With that, Blahnik was wheeled out of the courtroom and taken back to the County-USC Medical Center jail ward while his loved ones rallied to survive a tragedy they still cannot comprehend.


“The family is . . . devastated,” Blahnik’s sister, Brenda, said outside the courtroom, her eyes red from crying.

Two weeks ago this weekend, during a family gathering in the house where he grew up, Blahnik left his parents, wife and others to take his two oldest sons for a short walk to the beach below Point Fermin in San Pedro.
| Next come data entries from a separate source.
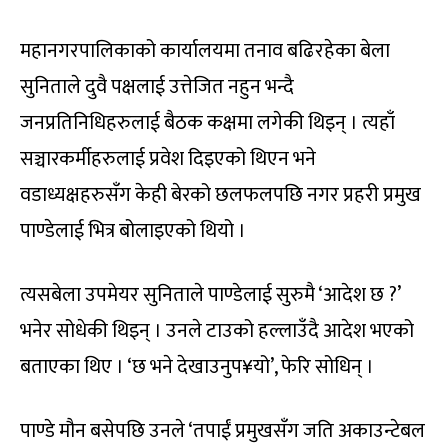
महानगरपालिकाको कार्यालयमा तनाव बढिरहेका बेला
सुनिताले दुवै पक्षलाई उत्तेजित नहुन भन्दै
जनप्रतिनिधिहरुलाई बैठक कक्षमा लगेकी थिइन् । त्यहाँ
सञ्चारकर्मीहरुलाई प्रवेश दिइएको थिएन भने
वडाध्यक्षहरुसँग केही बेरको छलफलपछि नगर प्रहरी प्रमुख
पाण्डेलाई भित्र बोलाइएको थियो ।
त्यसबेला उपमेयर सुनिताले पाण्डेलाई सुरुमै ‘आदेश छ ?’
भनेर सोधेकी थिइन् । उनले टाउको हल्लाउँदै आदेश भएको
बताएका थिए । ‘छ भने देखाउनुप¥यो’, फेरि सोधिन् ।
पाण्डे मौन बसेपछि उनले ‘तपाईं प्रमुखसँग जति अकाउन्टेबल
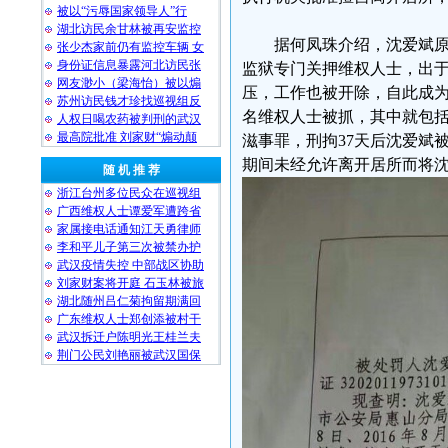
被以“污辱国家领导人”行
湖北访民余甘林被再安监控
据何凤珠介绍，沈爱斌
张少杰家前仍有监控车辆 女
身份证信息暴露河北访民张
监狱专门关押维权人士，出
网友渺小（梁海怡）被以煽
压，工作也被开除，自此成为
苏州访民钱才珍找巡视组反
名维权人士被抓，其中就包
人权日喝农药被判刑的武汉
最高院批准 刘家财“煽动颠
滋事罪，刑拘37天后沈爱斌
期间未经允许离开居所而将
随 机 推 荐
浙江台州多位民众在巡视组
广西维权人士谭爱军遭跨省
家属接电话通知江天勇律师
李和平儿子第三次被禁办护
武汉疫情失控 中部战区协助
刘家财案将开庭 石玉林被旅
湖北随州吕仁菊拘留期满回
广东维权人士郑创添被村干
武汉拆迁户陈明光王桂兰夫
荆门公民刘艳丽被武汉国保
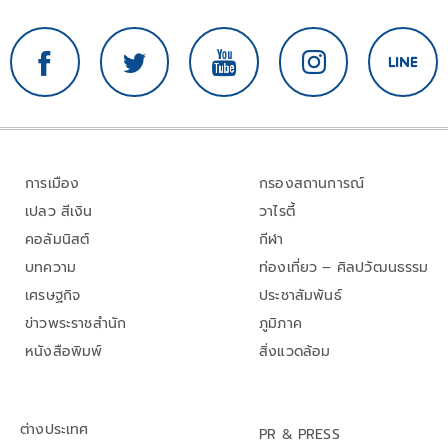
การเมือง
กรองสถานการณ์
เปลว สีเงิน
วาไรตี้
คอลัมนิสต์
กีฬา
บทความ
ท่องเที่ยว – ศิลปวัฒนธรรม
เศรษฐกิจ
ประชาสัมพันธ์
ข่าวพระราชสำนัก
ภูมิภาค
หนังสือพิมพ์
สิ่งแวดล้อม
ต่างประเทศ
PR & PRESS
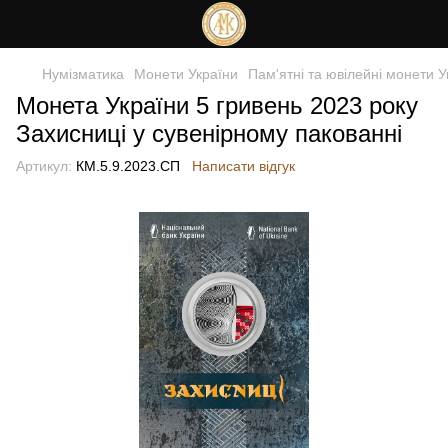
Нумізматика
Монети України
Пам'ятні та ювілейні монети У
Монета України 5 гривень 2023 року
Захисниці у сувенірному пакованні
Артикул:
КМ.5.9.2023.СП
Написати відгук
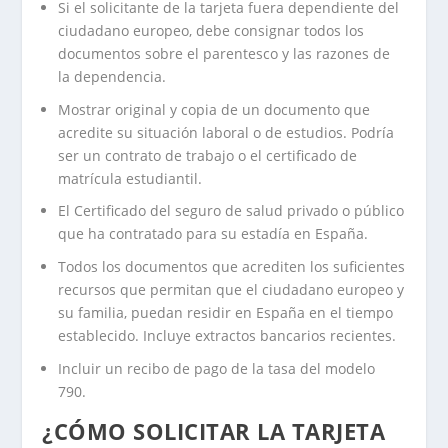
Si el solicitante de la tarjeta fuera dependiente del
ciudadano europeo, debe consignar todos los
documentos sobre el parentesco y las razones de
la dependencia.
Mostrar original y copia de un documento que
acredite su situación laboral o de estudios. Podría
ser un contrato de trabajo o el certificado de
matrícula estudiantil.
El Certificado del seguro de salud privado o público
que ha contratado para su estadía en España.
Todos los documentos que acrediten los suficientes
recursos que permitan que el ciudadano europeo y
su familia, puedan residir en España en el tiempo
establecido. Incluye extractos bancarios recientes.
Incluir un recibo de pago de la tasa del modelo
790.
¿CÓMO SOLICITAR LA TARJETA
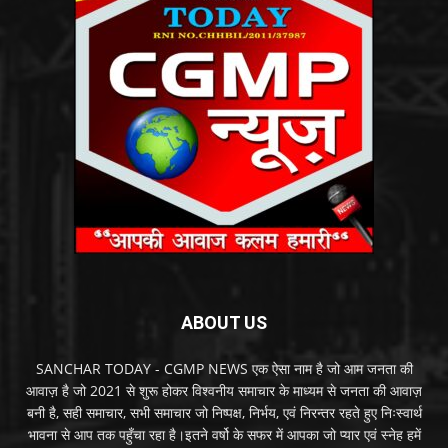
ABOUT US
SANCHAR TODAY - CGMP NEWS एक ऐसा नाम है जो आम जनता की
आवाज़ है जो 2021 से शुरू होकर विश्वनीय समाचार के माध्यम से जनता की आवाज़
बनी है, सही समाचार, सभी समाचार जो निष्पक्ष, निर्भय, एवं निरन्तर रहते हुए निःस्वार्थ
भावना से आप तक पहुँचा रहा है।इतने वर्षो के सफर में आपका जो प्यार एवं स्नेह हमें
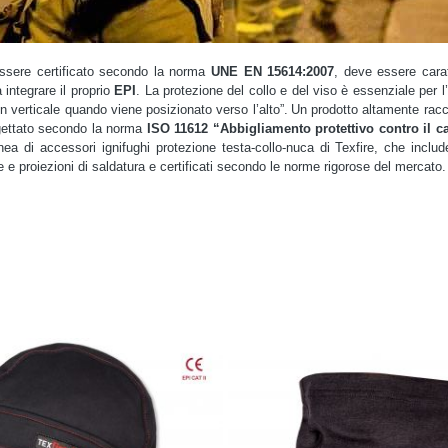
essere certificato secondo la norma
UNE EN 15614:2007
, deve essere caratt
 integrare il proprio
EPI
. La protezione del collo e del viso è essenziale per 
in verticale quando viene posizionato verso l’alto”.
Un prodotto altamente racc
gettato secondo la norma
ISO 11612
“Abbigliamento protettivo contro il c
ea di accessori ignifughi protezione testa-collo-nuca di Texfire, che includ
e e proiezioni di saldatura e certificati secondo le norme rigorose del mercato.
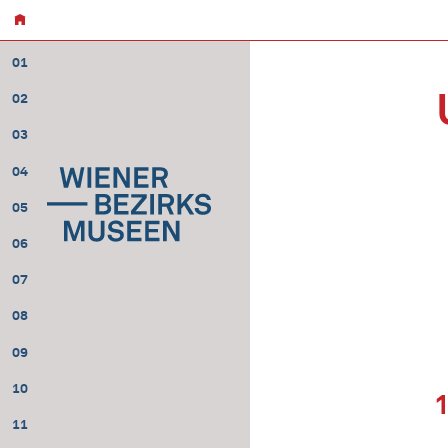
01
02
03
04
05
06
07
08
09
10
11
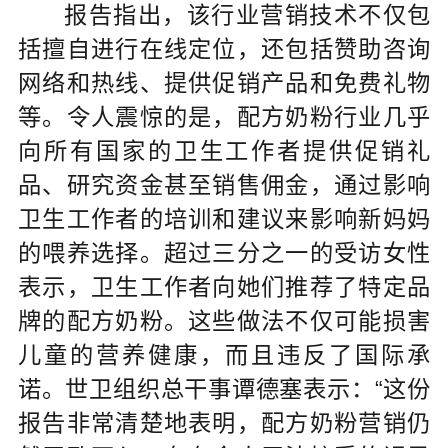
报告指出，该行业营销技术不仅包
括擅自进行在线定位，还包括赞助咨询
网络和热线、提供促销产品和免费礼物
等。令人震惊的是，配方奶粉行业几乎
向所有国家的卫生工作者提供促销礼
品、研究资金甚至销售佣金，通过影响
卫生工作者的培训和建议来影响新妈妈
的喂养选择。超过三分之一的受访女性
表示，卫生工作者向她们推荐了特定品
牌的配方奶粉。这些做法不仅可能损害
儿童的营养健康，而且违反了国际承
诺。世卫组织总干事谭德塞表示：“这份
报告非常清楚地表明，配方奶粉营销仍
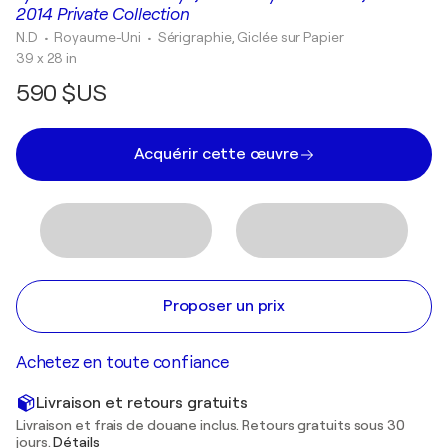
2014 Private Collection
N.D
• Royaume-Uni
•
Sérigraphie, Giclée sur Papier
39 x 28 in
590 $US
Acquérir cette œuvre
Proposer un prix
Achetez en toute confiance
Livraison et retours gratuits
Livraison et frais de douane inclus. Retours gratuits sous 30
jours.
Détails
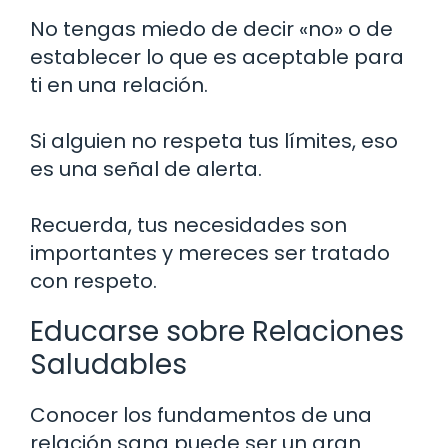
No tengas miedo de decir «no» o de
establecer lo que es aceptable para
ti en una relación.
Si alguien no respeta tus límites, eso
es una señal de alerta.
Recuerda, tus necesidades son
importantes y mereces ser tratado
con respeto.
Educarse sobre Relaciones
Saludables
Conocer los fundamentos de una
relación sana puede ser un gran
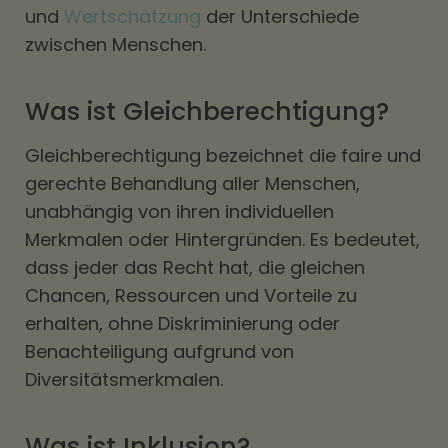
und
Wertschätzung
der Unterschiede
zwischen Menschen.
Was ist Gleichberechtigung?
Gleichberechtigung bezeichnet die faire und
gerechte Behandlung aller Menschen,
unabhängig von ihren individuellen
Merkmalen oder Hintergründen. Es bedeutet,
dass jeder das Recht hat, die gleichen
Chancen, Ressourcen und Vorteile zu
erhalten, ohne Diskriminierung oder
Benachteiligung aufgrund von
Diversitätsmerkmalen.
Was ist Inklusion?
Several hours later, Los Angeles police arrived at the house to tell the family that Blahnik was critically wounded and that his sons, Ryan, 6, and Michael, 4, were dead. Authorities say the boys were killed with a two-shot Derringer before Blahnik reloaded the weapon and shot himself once in the head. Although he was seriously injured, authorities say, Blahnik was not mortally wounded and dropped the gun into the surf before he could fire another round.

Since the shooting, family and friends have blamed Blahnik’s spiral into depression for the tragedy.

For at least five months, they say, the once-cheerful husband and father had been upset about his job on the docks of Los Angeles and Long Beach harbors.

After turning to two psychiatrists, a psychologist and medication including Prozac, his family and authorities say, Blahnik concluded that his depression was inherited. So, they say, he decided to shoot his sons to spare them from what he believed would be lives of despair.


Blahnik’s attorney, Mark E. Montpas, said no decision had been reached on how his client will plead in the case. Montpas said he had barely begun discussions with Blahnik, largely because of his client’s physical condition.

“At this point he is attempting to recover [but] he is having a difficult time speaking,” Montpas said. “His speech is slow and deliberate. He can’t hear out of his right ear or see out of his right eye.”

Notwithstanding the family’s contentions, authorities have said they will press forward with a double murder case.

“It is a very tragic case. It is something that is very sad for everybody involved,” Geltz said. “But it is something [where] we feel there is substantial evidence to show that this was the . . . intentional murder of these two children.”